State mulling new camping options at Eagle Lake, Deboullie
ASHLAND, Maine — The Maine Bureau of Parks and Lands is hosting a public meeting in Ashland Wednesday to gather input on a proposal to add and expand campsites at public reserve lands around Eagle Lake and Deboullie Mountain.
The Bureau of Parks and Lands, a part of the state Department of Conservation, Agriculture and Forestry, is considering the camping additions under the management plan for the Northern Aroostook Regional Public Reserve Lands.
The agency is holding a hearing on the proposal at 6 p.m. Wednesday, May 9, at the Bureau of Parks and Lands’ office at 45 Radar Road in Ashland. Comments by writing will be accepted until May 23, and can be sent to the Bureau of Parks and Lands.
The proposal calls for adding one or more campsites to accommodate vehicle-drawn trailer campers within the 21,871-acre Deboullie lands. Currently, Deboullie is home to 29 primitive campsites with privies, of which 23 can be accessed in a vehicle.
In the draft proposal, Parks and Lands staff wrote that the new trailer campsite or campsites could be developed by expanding existing drive-to campsites, including on the shores of one of the unit’s multiple ponds.
Another proposal up for consideration concerns the Alec Brook campsite in the Eagle Lake Public Reserve Land Unit, which spans 24,083 acres on the eastern half of Eagle Lake.
Located on the north shore of Eagle Lake, the Alec Brook campsite is currently accessible only by boat. The proposed change would make the Alec Brook campsite accessible to all-terrain vehicles and possibly road vehicles in the future, according to the proposal.
This change would involve upgrading about a half-mile of roadway, and include barriers near the campsite to prevent ATVs and other vehicles from driving onto the lake shore or into the water, according to the proposal.
In the proposal, Bureau of Parks and Lands staff wrote that the suggested changes grew out of a scheduled five-year review of the 15-year management plan for the Northern Aroostook Public Reserve Lands, which was developed in 2007.
One of the original management plan’s goals is to “provide a balanced spectrum of opportunities in keeping with those available in the region as a whole.” Bureau of Public Lands staff wrote in the proposal that those camping additions “are now warranted due to ongoing demand for the enhancements.”

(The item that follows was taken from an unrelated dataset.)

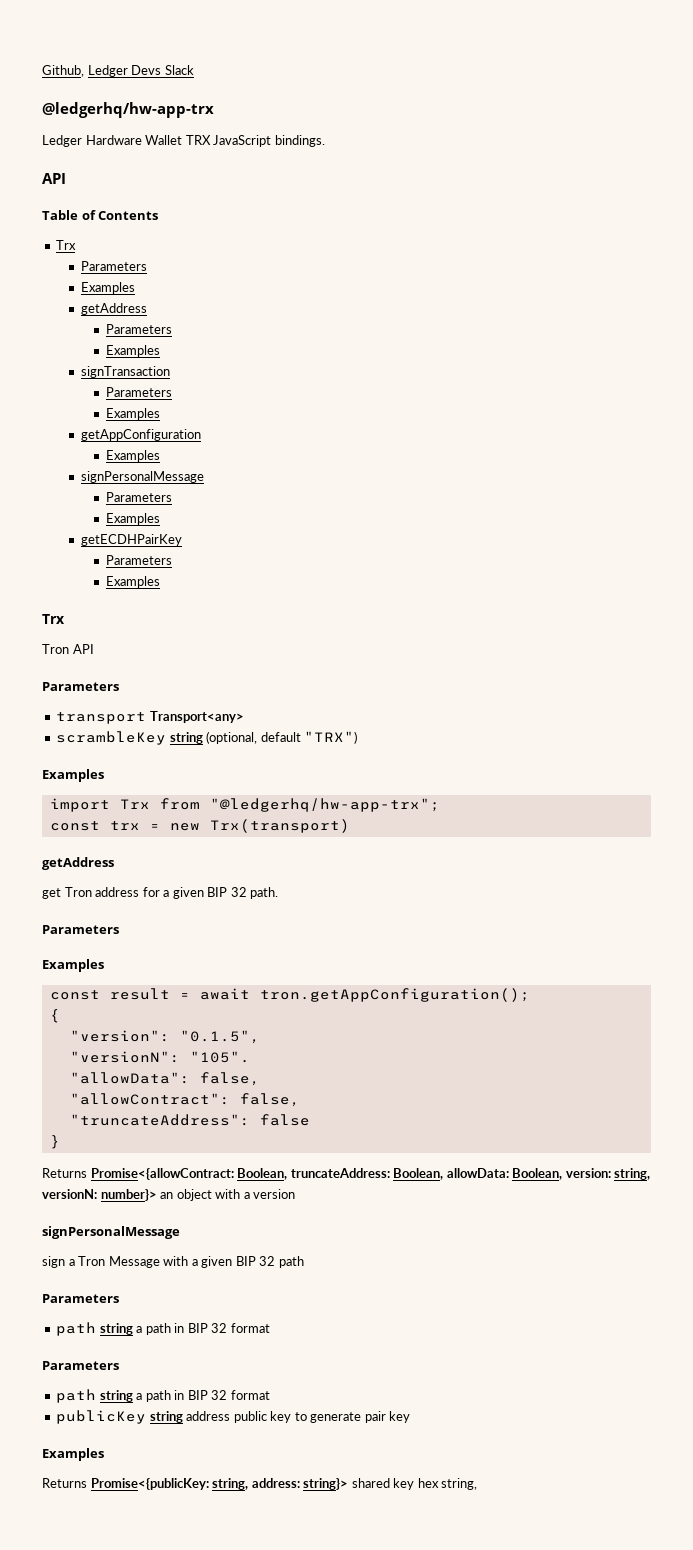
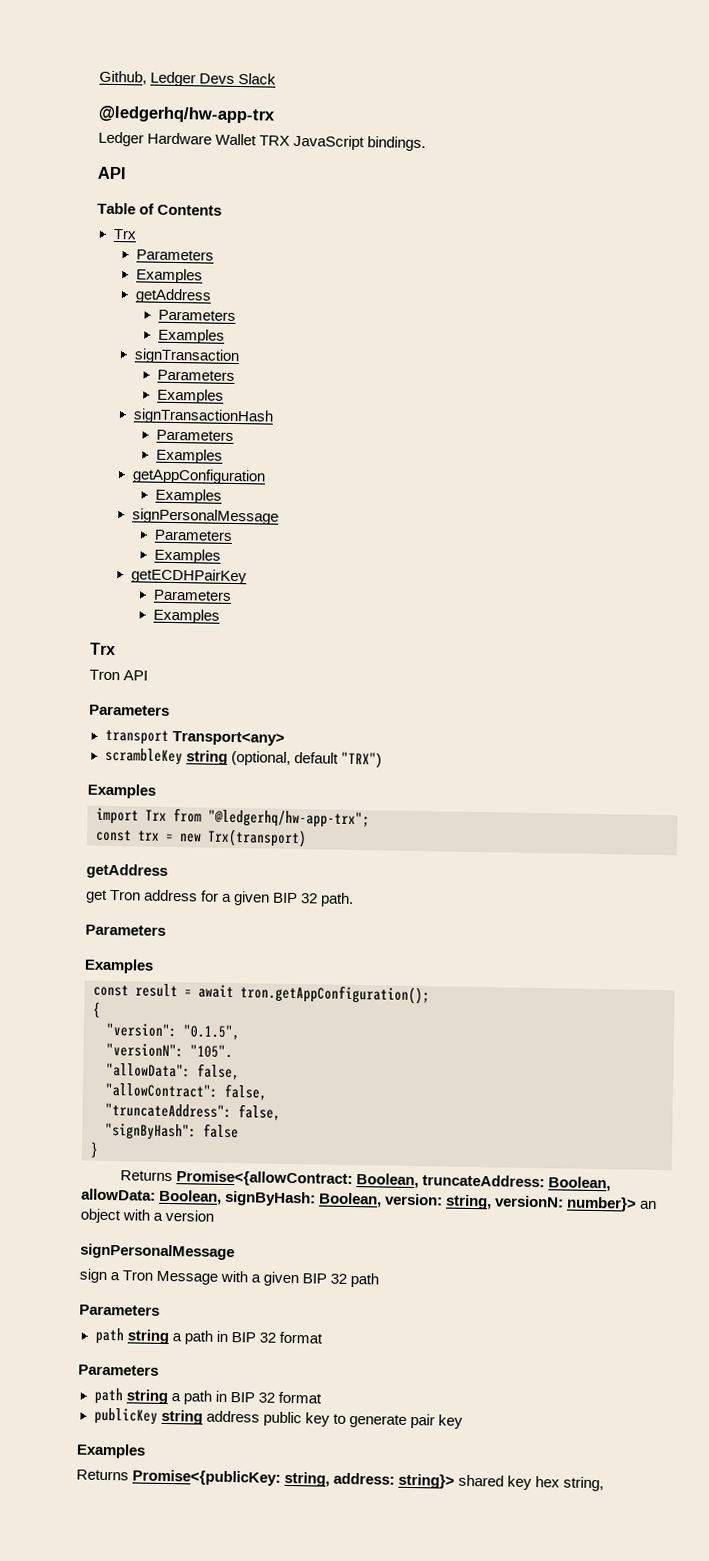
(160, 414) none -> [132,408,274,425] [155,429,234,441] [155,448,223,464] // signTransactionHash // Parameters // Examples
(250, 1120) none -> [238,1104,281,1121] [105,1122,197,1141] false, // "signByHash":
(563, 1174) none -> [225,1190,383,1208] signByHash: Boolean,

In written comments submitted so far, the proposal for the Eagle Lake changes has drawn a mixed reaction.
Cathy Johnson, forests and wildlife project director with the Natural Resources Council of Maine, wrote that making the boat-only Eagle Lake campsite accessible to ATVs and vehicles could “result in degradation of the semi-remote character of the area.”
Johnson also argued that if a separate proposed residential development on Square and Cross lakes goes through, the backcountry nature of the Eagle Lake Public Reserve Land could see higher overall traffic.
Paul Lozier of the Sly Brook Trail Blazers ATV Club in Wallagrass wrote in support of the additional accessibility to the Eagle Lake campsite.
“I believe that this campsite has great potential for year round use, even in the winter with ice fisherman,” Lozier wrote.
The agency is expected to make a decision on the proposals early this summer.